Dans la création poétique de Cendrars, cette œuvre est moins connue que la Prose du Transsibérien et de la petite Jehanne de France (1913). Kodak
est cependant plus représentatif du modernisme de son auteur. Ce titre indique déjà que chaque poème veut être comme une photographie.
Celle-ci est censée reproduire le réel à l’état brut: aucune intention de l’« auteur» ne vient imposer la marque d’une subjectivité. Chaque poème étant fait d’une juxtaposition de «clichés, l’ensemble obéit à une esthétique simultanéiste (rapprochements d’éléments fondés uniquement sur la coïncidence). Enfin, ces textes n’ont rien d’un authentique reportage: ils sont fondés dans leur presque totalité (41 poèmes sur les 44 du recueil) sur un travail de découpage et de collage à partir de l’½uvre de Gustave Le Rouge: Le Mystérieux Docteur Cornélius (1913). On voit ainsi naître deux nouvelles orientations : la création d’un effet poétique par le changement de contexte et par la «mise en vers – de la typographie; une esthétique du «chromo», d’autre part, révélant une forme de beauté dans les clichés (au sens linguistique) dont Gustave Le Rouge fait un abondant (mais habile) emploi.
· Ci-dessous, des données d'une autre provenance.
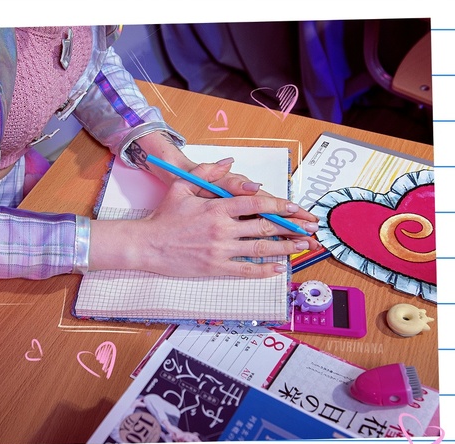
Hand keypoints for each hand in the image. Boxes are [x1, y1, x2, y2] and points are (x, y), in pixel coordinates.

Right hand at [89, 162, 319, 277]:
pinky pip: (246, 270)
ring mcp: (220, 250)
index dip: (278, 205)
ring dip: (284, 248)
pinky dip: (264, 269)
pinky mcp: (216, 268)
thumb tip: (229, 162)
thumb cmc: (164, 216)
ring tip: (301, 247)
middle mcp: (222, 229)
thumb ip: (207, 173)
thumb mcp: (182, 188)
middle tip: (307, 228)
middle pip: (263, 226)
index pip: (254, 204)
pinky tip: (278, 269)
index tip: (295, 207)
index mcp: (216, 208)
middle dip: (290, 227)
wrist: (147, 245)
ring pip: (260, 248)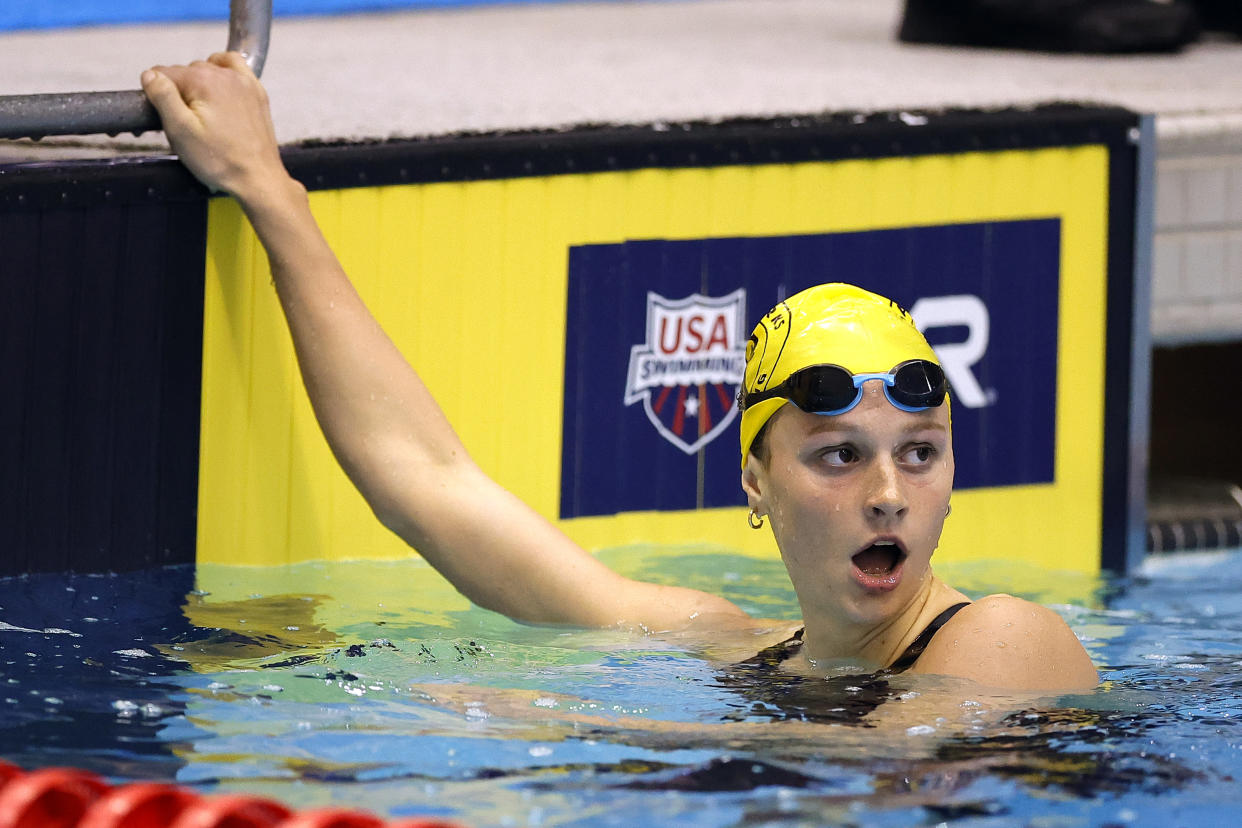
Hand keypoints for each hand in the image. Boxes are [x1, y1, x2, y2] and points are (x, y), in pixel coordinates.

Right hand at [141, 52, 288, 199]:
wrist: (258, 179)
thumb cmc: (221, 161)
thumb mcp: (179, 130)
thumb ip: (162, 96)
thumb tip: (150, 74)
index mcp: (203, 81)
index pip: (163, 73)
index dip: (158, 95)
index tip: (164, 115)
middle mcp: (226, 75)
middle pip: (186, 72)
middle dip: (180, 92)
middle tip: (185, 122)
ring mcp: (244, 83)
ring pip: (208, 69)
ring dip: (199, 85)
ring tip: (202, 114)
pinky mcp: (256, 93)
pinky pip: (235, 67)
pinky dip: (222, 72)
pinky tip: (218, 89)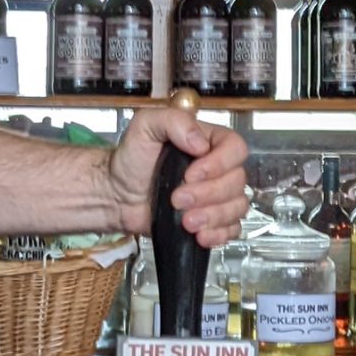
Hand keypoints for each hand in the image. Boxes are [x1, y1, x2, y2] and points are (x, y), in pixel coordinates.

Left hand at [110, 103, 251, 246]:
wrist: (117, 194)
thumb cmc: (131, 159)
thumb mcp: (145, 126)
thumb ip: (173, 121)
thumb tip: (200, 142)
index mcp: (210, 141)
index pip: (236, 148)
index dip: (219, 164)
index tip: (190, 174)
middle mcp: (219, 168)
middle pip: (237, 182)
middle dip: (207, 195)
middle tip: (177, 199)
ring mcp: (218, 196)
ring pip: (237, 207)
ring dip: (213, 217)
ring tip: (186, 221)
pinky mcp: (213, 220)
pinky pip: (232, 229)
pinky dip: (219, 235)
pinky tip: (199, 235)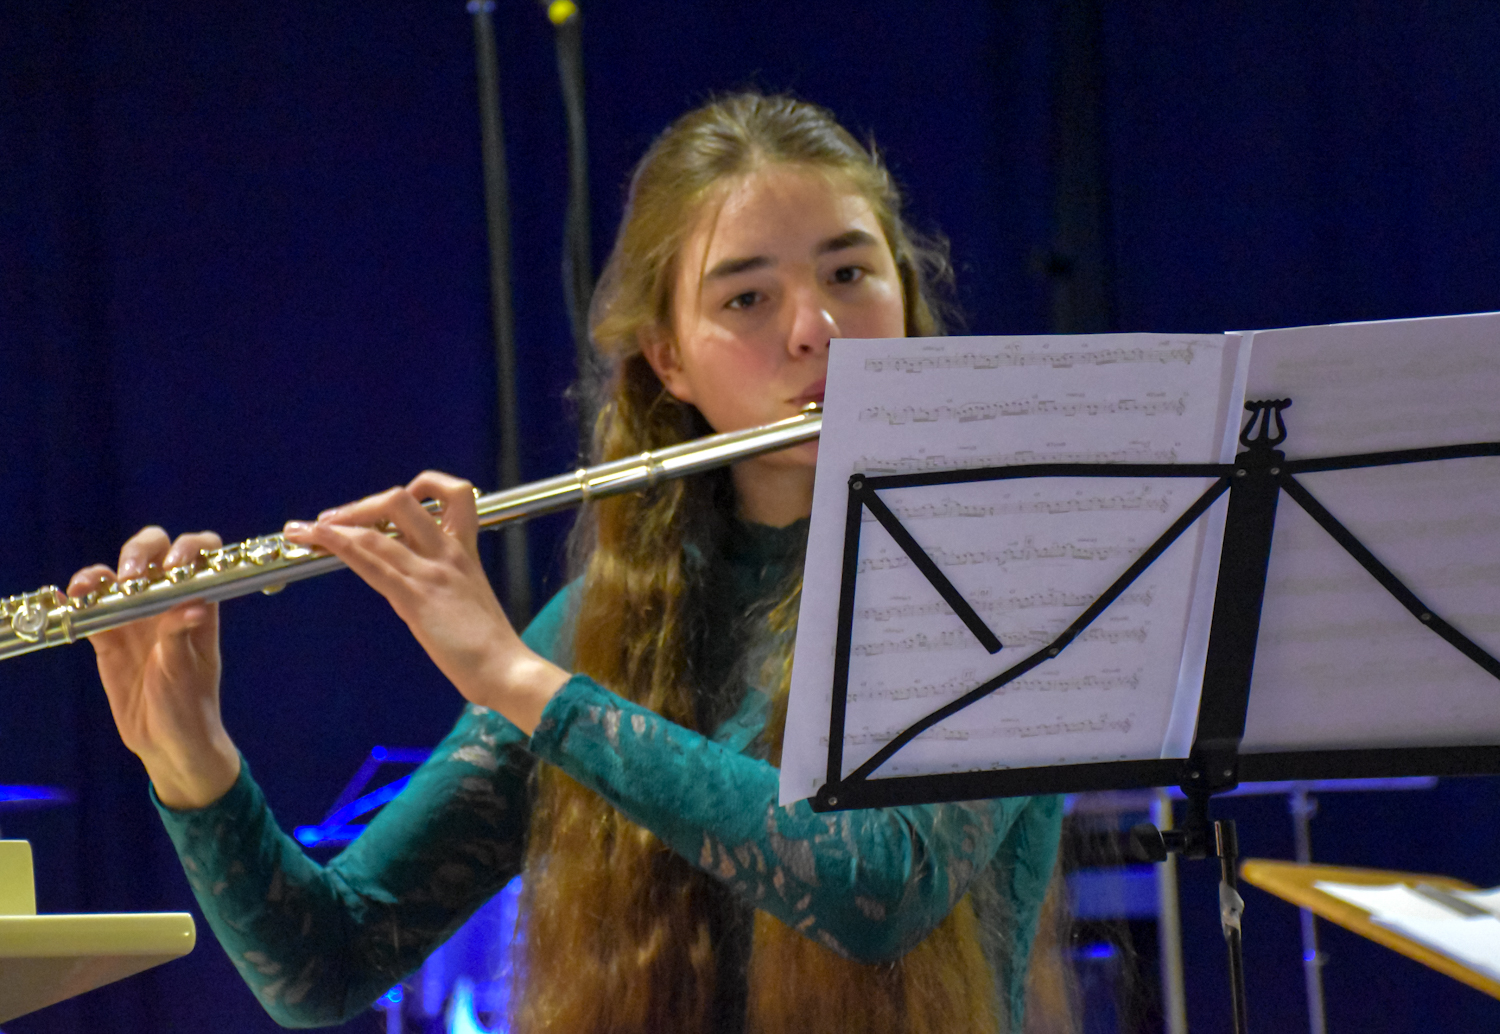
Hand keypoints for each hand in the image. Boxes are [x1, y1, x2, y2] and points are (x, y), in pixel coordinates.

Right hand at [70, 528, 241, 809]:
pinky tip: (74, 597)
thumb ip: (182, 637)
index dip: (189, 549)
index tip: (174, 567)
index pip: (201, 556)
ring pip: (116, 575)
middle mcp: (168, 602)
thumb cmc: (190, 705)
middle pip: (154, 552)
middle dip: (141, 551)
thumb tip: (194, 606)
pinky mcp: (108, 637)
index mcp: (198, 603)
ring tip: (93, 585)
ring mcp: (136, 617)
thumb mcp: (187, 671)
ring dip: (102, 572)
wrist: (167, 741)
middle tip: (131, 576)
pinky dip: (81, 596)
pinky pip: (92, 607)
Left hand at [283, 471, 568, 733]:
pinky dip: (338, 544)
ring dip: (334, 524)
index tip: (395, 502)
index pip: (455, 493)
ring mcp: (430, 572)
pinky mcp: (416, 597)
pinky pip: (371, 562)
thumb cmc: (490, 645)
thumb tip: (411, 579)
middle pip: (402, 501)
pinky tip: (316, 538)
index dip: (423, 485)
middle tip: (334, 520)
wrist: (505, 668)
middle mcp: (447, 552)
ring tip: (303, 530)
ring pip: (376, 531)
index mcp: (465, 551)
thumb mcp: (469, 598)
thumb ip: (442, 581)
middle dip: (362, 505)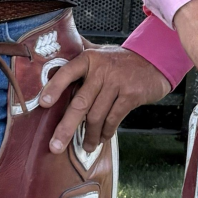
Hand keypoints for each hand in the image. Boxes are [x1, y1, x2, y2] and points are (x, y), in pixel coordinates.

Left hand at [41, 45, 170, 153]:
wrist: (154, 61)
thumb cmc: (120, 60)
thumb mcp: (99, 51)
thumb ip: (79, 52)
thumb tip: (51, 55)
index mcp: (89, 59)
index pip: (67, 72)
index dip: (54, 87)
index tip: (43, 104)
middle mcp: (102, 70)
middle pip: (80, 103)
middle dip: (66, 127)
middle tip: (55, 146)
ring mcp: (117, 83)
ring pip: (97, 116)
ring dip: (89, 135)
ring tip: (86, 146)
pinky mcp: (131, 95)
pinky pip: (113, 119)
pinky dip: (106, 132)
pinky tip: (101, 138)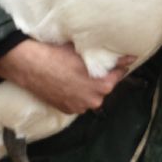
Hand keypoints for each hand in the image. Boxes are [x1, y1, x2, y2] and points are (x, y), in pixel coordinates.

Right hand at [0, 39, 133, 114]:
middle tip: (91, 65)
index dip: (117, 65)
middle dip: (102, 77)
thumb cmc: (57, 54)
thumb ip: (109, 58)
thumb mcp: (85, 51)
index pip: (119, 74)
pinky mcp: (68, 110)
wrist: (31, 65)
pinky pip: (79, 102)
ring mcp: (80, 107)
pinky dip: (77, 94)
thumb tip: (130, 57)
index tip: (116, 60)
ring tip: (77, 74)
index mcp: (103, 84)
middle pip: (105, 86)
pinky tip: (69, 83)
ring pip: (91, 95)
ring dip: (89, 87)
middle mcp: (94, 100)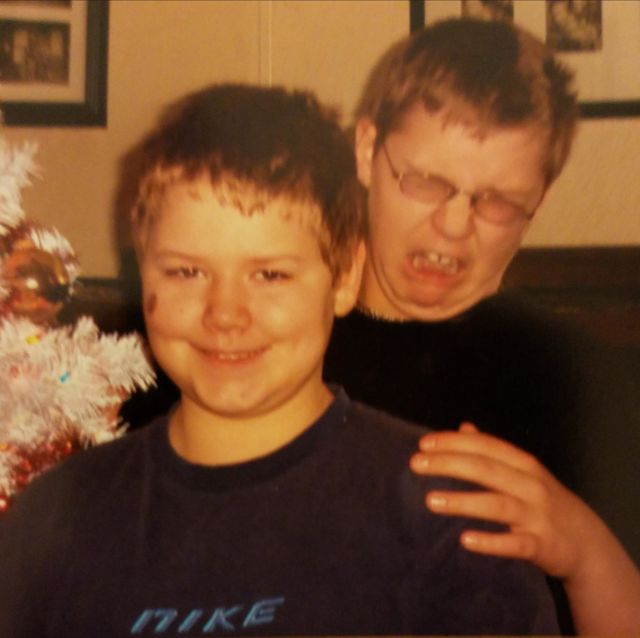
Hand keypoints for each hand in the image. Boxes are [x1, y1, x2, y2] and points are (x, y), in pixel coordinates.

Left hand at [409, 423, 596, 578]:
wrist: (588, 543)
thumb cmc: (545, 500)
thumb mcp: (524, 471)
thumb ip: (493, 450)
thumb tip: (464, 428)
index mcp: (523, 464)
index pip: (485, 446)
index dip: (454, 442)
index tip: (423, 443)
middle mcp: (530, 485)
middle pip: (486, 469)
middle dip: (449, 463)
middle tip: (415, 464)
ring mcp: (537, 516)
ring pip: (498, 504)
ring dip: (463, 501)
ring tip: (430, 500)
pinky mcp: (542, 545)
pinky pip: (515, 544)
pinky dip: (491, 542)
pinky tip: (465, 539)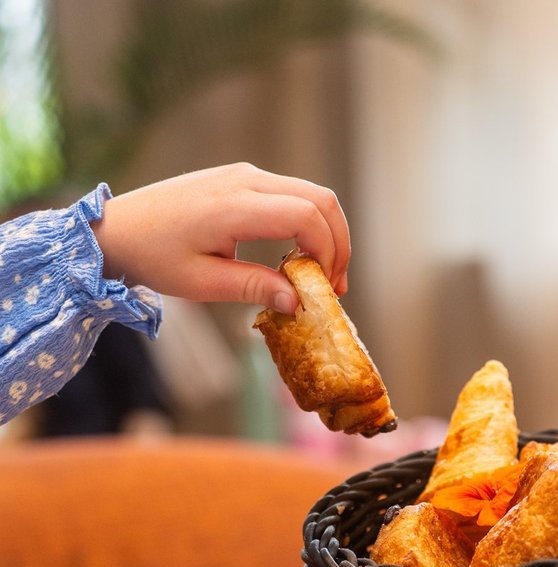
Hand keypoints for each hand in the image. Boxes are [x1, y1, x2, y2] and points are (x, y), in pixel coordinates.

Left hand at [92, 163, 350, 313]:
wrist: (120, 227)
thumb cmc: (155, 256)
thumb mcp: (203, 283)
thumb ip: (254, 288)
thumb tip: (298, 302)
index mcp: (234, 206)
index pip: (306, 216)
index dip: (328, 253)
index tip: (324, 289)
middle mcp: (245, 180)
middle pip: (320, 199)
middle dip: (338, 243)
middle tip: (334, 286)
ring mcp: (244, 174)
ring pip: (311, 194)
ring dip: (326, 234)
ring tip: (320, 276)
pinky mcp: (242, 178)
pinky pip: (292, 194)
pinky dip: (308, 224)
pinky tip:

# À défaut de pouvoir mesurer la portée réelle de l’influence de cette oeuvre de Cendrars (1887-1961), on doit la situer au cœur des tentatives caractéristiques de la modernité tout au long du XXème siècle : collage (le peintre Max Ernst), objectivisme (Hocquard), cubisme littéraire (Reverdy, Max Jacob, Apollinaire), travail de transformation d’un texte antérieur (Tortel, Roubaud), simultanéisme (Apollinaire).